- **Texto proporcionado**:
------------------------------------------------------------------------

Me mudé a la Ciudad de México en diciembre de 2015 y el Hospital General me quedaba a la vuelta de la esquina. Todos los días pasaba frente a cientos de personas desesperadas que aguardaban frente a la puerta del edificio atiborrado. Así, poco a poco creció mi curiosidad sobre la situación de los servicios de salud en una ciudad con nueve millones de habitantes. Aunque no había venido a México para enfocarme en los servicios de salud –estaba aquí para crear una película muy diferente– me fue imposible ignorar el impacto de las emociones que enfrentaba diariamente al caminar. No sabía con exactitud qué estaba buscando, pero empecé a explorar.
Supe que había encontrado una historia digna de contar después de conocer a la familia Ochoa. Una tarde, Juan, de dieciséis años, estaba limpiando la ambulancia afuera del Hospital General mientras su hermano de nueve años, Josué, hacía trucos torpemente con su balón de fútbol. Intrigado por la ambulancia familiar, les pregunté si podía verlos trabajar algunas horas. Fer, el padre, accedió rápidamente. Lo que viví esa noche me dejó el ojo cuadrado: era una película esperando ser creada.
Los seis meses siguientes viví en la parte trasera de la ambulancia Ochoa, grabando el despiadado mundo clandestino de los servicios de salud lucrativos de la Ciudad de México. No tardé en descubrir que esta industria era una novedad no sólo para mí, sino también para los ciudadanos. Platiqué con políticos, taqueros, familias y estudiantes; casi nadie sabía de dónde venían las ambulancias o qué tipo de paramédicos las manejaban.
Me volví cercano a los Ochoa. Me encantaba convivir con ellos y sabía que eran buenas personas. Aún así, entre más tiempo pasaba en su ambulancia, más aprendía sobre los detalles oscuros de su trabajo. Descubrí que no todos eran paramédicos certificados, y que su ambulancia no estaba registrada ni contaba con todo el equipo necesario. Mientras ellos seguían prestando los servicios que tanto necesitaba la ciudad en desabasto de ambulancias, observé cómo su inseguridad financiera empezaba a afectar el trato a los pacientes. Con la moral hecha nudos, me preguntaba:
¿Qué haría yo? ¿Cuál es la mejor opción?”
Rara vez se me ocurrían respuestas buenas. Y, como indicaban sus frecuentes encuentros con policías vendidos, la familia operaba dentro de un sistema inherentemente corrupto y disfuncional, tratando de ganarse la vida como millones de familias mexicanas más.

------------------------------------------------------------------------

- **Extracto de datos**:
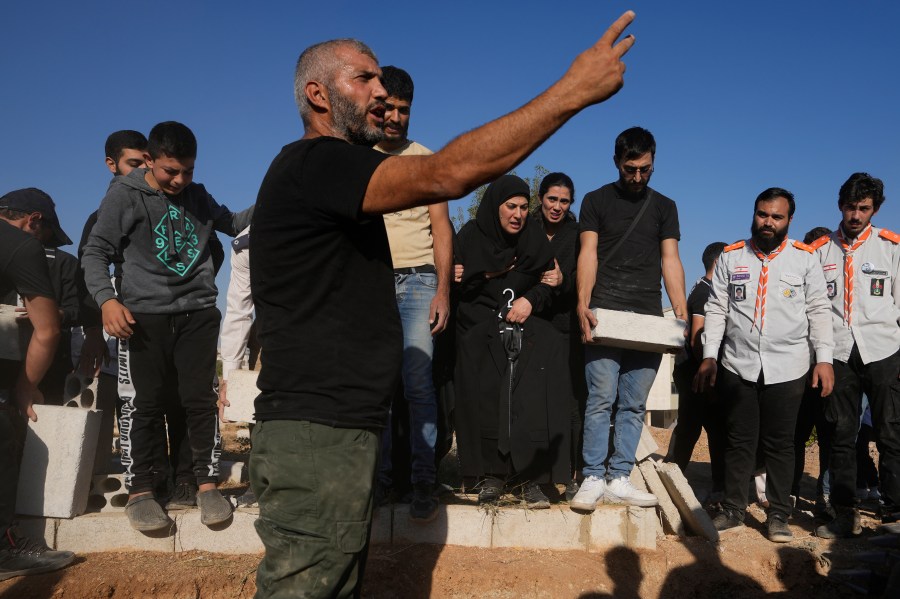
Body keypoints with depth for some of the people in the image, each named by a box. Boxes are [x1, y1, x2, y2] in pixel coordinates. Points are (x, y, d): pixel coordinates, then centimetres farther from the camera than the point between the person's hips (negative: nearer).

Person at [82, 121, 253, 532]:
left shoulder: (198, 196, 12)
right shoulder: (124, 196, 0)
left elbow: (232, 223, 25)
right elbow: (95, 252, -1)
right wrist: (106, 299, -17)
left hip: (198, 313, 3)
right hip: (144, 315, -3)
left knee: (200, 399, 4)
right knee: (143, 404, 2)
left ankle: (207, 485, 13)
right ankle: (139, 491, 14)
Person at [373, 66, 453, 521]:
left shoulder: (425, 159, 10)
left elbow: (441, 228, 5)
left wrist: (443, 291, -7)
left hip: (418, 281, -1)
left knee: (417, 383, -11)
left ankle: (423, 480, -3)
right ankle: (380, 474, 11)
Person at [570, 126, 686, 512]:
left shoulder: (664, 207, 17)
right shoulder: (596, 201, 9)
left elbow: (670, 262, 10)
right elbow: (588, 254, 0)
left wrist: (682, 312, -2)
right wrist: (583, 304, -15)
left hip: (650, 319, 3)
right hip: (605, 314, -3)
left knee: (634, 404, 4)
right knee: (601, 399, -7)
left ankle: (618, 480, 10)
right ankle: (593, 478, 0)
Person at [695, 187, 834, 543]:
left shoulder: (804, 258, 4)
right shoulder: (731, 257, 6)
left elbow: (818, 311, 4)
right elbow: (716, 310, 7)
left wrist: (824, 358, -4)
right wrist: (709, 356, 1)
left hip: (787, 368, -1)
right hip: (738, 366, 1)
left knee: (780, 444, 5)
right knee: (739, 441, 7)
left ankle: (779, 516, 17)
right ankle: (733, 510, 18)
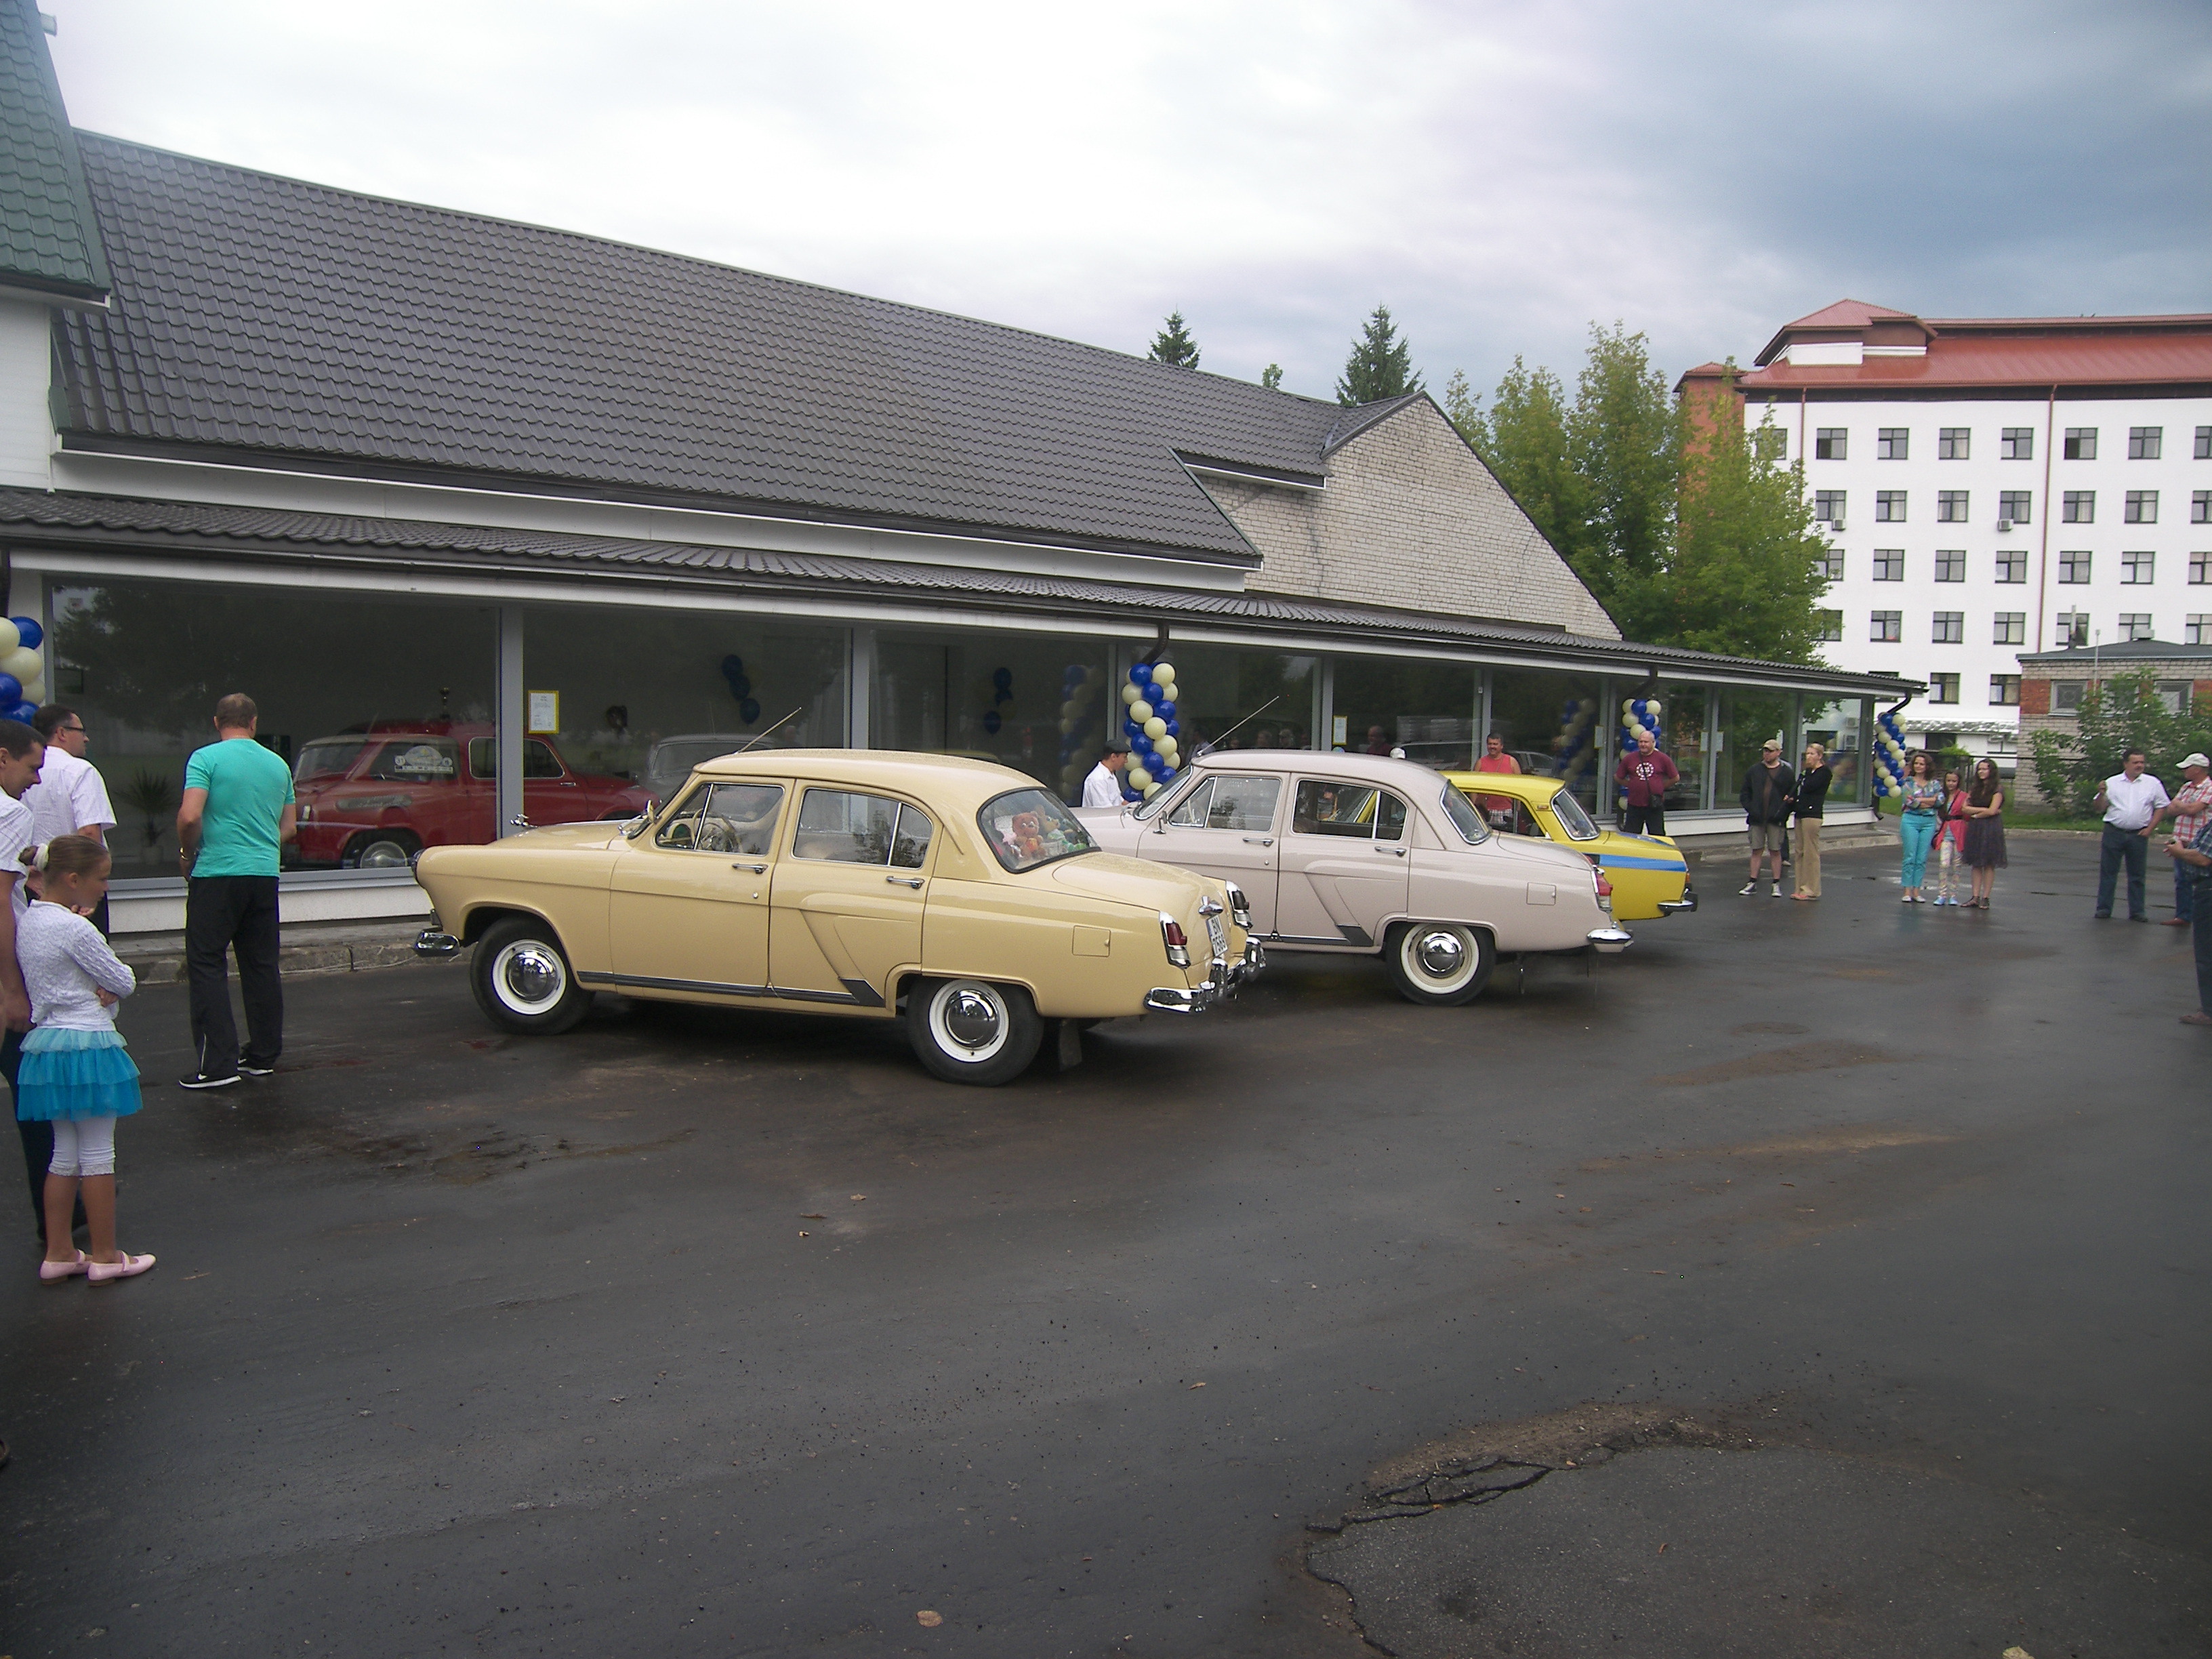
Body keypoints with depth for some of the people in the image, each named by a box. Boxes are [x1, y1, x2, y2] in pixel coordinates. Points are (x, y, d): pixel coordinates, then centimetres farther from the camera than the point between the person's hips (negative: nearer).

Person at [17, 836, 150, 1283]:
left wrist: (101, 991, -5)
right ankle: (105, 1256, 10)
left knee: (65, 1154, 16)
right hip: (87, 1047, -8)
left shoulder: (30, 922, 8)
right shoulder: (75, 929, -18)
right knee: (98, 1155, 2)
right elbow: (124, 982, -13)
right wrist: (114, 986, 8)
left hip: (46, 1045, 8)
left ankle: (58, 1253, 22)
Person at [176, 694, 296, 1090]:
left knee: (207, 965, 0)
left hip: (217, 875, -5)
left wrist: (188, 854, 0)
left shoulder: (206, 758, -6)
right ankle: (263, 1056, 16)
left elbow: (190, 817, -16)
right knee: (261, 967, 11)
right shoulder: (278, 765, 11)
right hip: (265, 875, 5)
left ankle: (218, 1064, -5)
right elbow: (288, 828, 15)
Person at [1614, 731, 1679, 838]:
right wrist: (1632, 786, 7)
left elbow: (1676, 778, 7)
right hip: (1634, 805, 2)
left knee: (1657, 837, 4)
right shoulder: (1629, 759, 3)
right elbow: (1617, 777, 14)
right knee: (1629, 836, 7)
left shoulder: (1663, 759, -1)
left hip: (1655, 806, -2)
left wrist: (1660, 787, 5)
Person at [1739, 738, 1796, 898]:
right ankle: (1753, 883, 10)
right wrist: (1750, 808, -3)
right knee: (1756, 850, 5)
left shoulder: (1787, 773, 5)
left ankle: (1777, 885, 7)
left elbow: (1794, 796, 5)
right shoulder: (1754, 771, 10)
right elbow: (1744, 793, 11)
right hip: (1757, 819, 2)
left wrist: (1784, 810, -12)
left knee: (1776, 851, 2)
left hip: (1776, 819, -2)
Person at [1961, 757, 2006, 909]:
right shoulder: (1975, 789, 15)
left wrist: (1975, 814, 0)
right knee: (1976, 863, 3)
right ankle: (1976, 897, 3)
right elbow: (1965, 808, 4)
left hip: (1991, 828, -5)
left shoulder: (1997, 789, -3)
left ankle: (1985, 898, -2)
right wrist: (1983, 810, -7)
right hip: (1975, 829, 5)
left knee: (1989, 864, -3)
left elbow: (1992, 811, -11)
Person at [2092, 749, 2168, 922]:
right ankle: (2104, 909, 7)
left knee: (2137, 875, 7)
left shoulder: (2153, 783, 5)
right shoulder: (2112, 783, 4)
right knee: (2108, 872, 2)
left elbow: (2160, 807, 7)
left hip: (2139, 835, 0)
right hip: (2113, 833, 0)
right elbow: (2099, 808, 4)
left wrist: (2149, 829, -3)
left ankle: (2137, 911, 13)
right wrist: (2102, 794, -15)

------------------------------------------------------------------------

- **Qué se pide**:
**1)** En el texto sobre la ambulancia de la familia Ochoa, ¿qué edad tenía Josué?
**2)** Prolonga el texto sobre la ambulancia de la familia Ochoa a partir del punto en que termina.

- **Respuestas del ejercicio**:
**1)** Josué tenía nueve años.

**2)**
Conforme la gravedad de los accidentes aumentaba, los Ochoa sentían más la presión y temía que estuvieran tan cerca de los límites que pensé que nunca cruzarían. La mayoría del tiempo estaba orgulloso de su trabajo; sin embargo, a veces me preocupaban los pacientes que atendían. Esa confusión ética y emocional se volvió la tensión central de mi historia.
Trabajaba solo, así que encontrar la mejor manera de relatar la historia me tomó meses de prueba y error. La regular rutina nocturna de los Ochoa me permitió experimentar con distintos estilos de grabación, y así tuve varias oportunidades para trabajar con los sentimientos y la energía del momento. Quería que el documental fuera una experiencia estremecedora. Quería transmitir con mi cámara la montaña rusa emocional y física en la que me sentía parte todas las noches. Sabía que las entrevistas, la música y la voz superpuesta sacarían al público de la experiencia de estar en la ambulancia y harían que juzgaran a la familia desde una perspectiva más desconectada. Era consciente también de que las cuestiones que quería explorar son delicadas. Los espectadores tendrían un espectro de reacciones diferentes, por lo que era mejor mostrar la situación en lugar de contarla para así promover un diálogo más rico y con más matices.
Me inspiré tanto en obras etnográficas compuestas pacientemente, como en cintas narrativas dramáticas. Sentí que la historia de los Ochoa se encontraba en la intersección de estas dos modalidades cinematográficas, que se suelen considerar como contrarias. Mi objetivo fue que el público nos acompañara en esta cautivadora travesía, mientras me mantenía fiel a la convicción de que las tomas largas junto con la observación específica pueden ofrecer un realismo más fresco.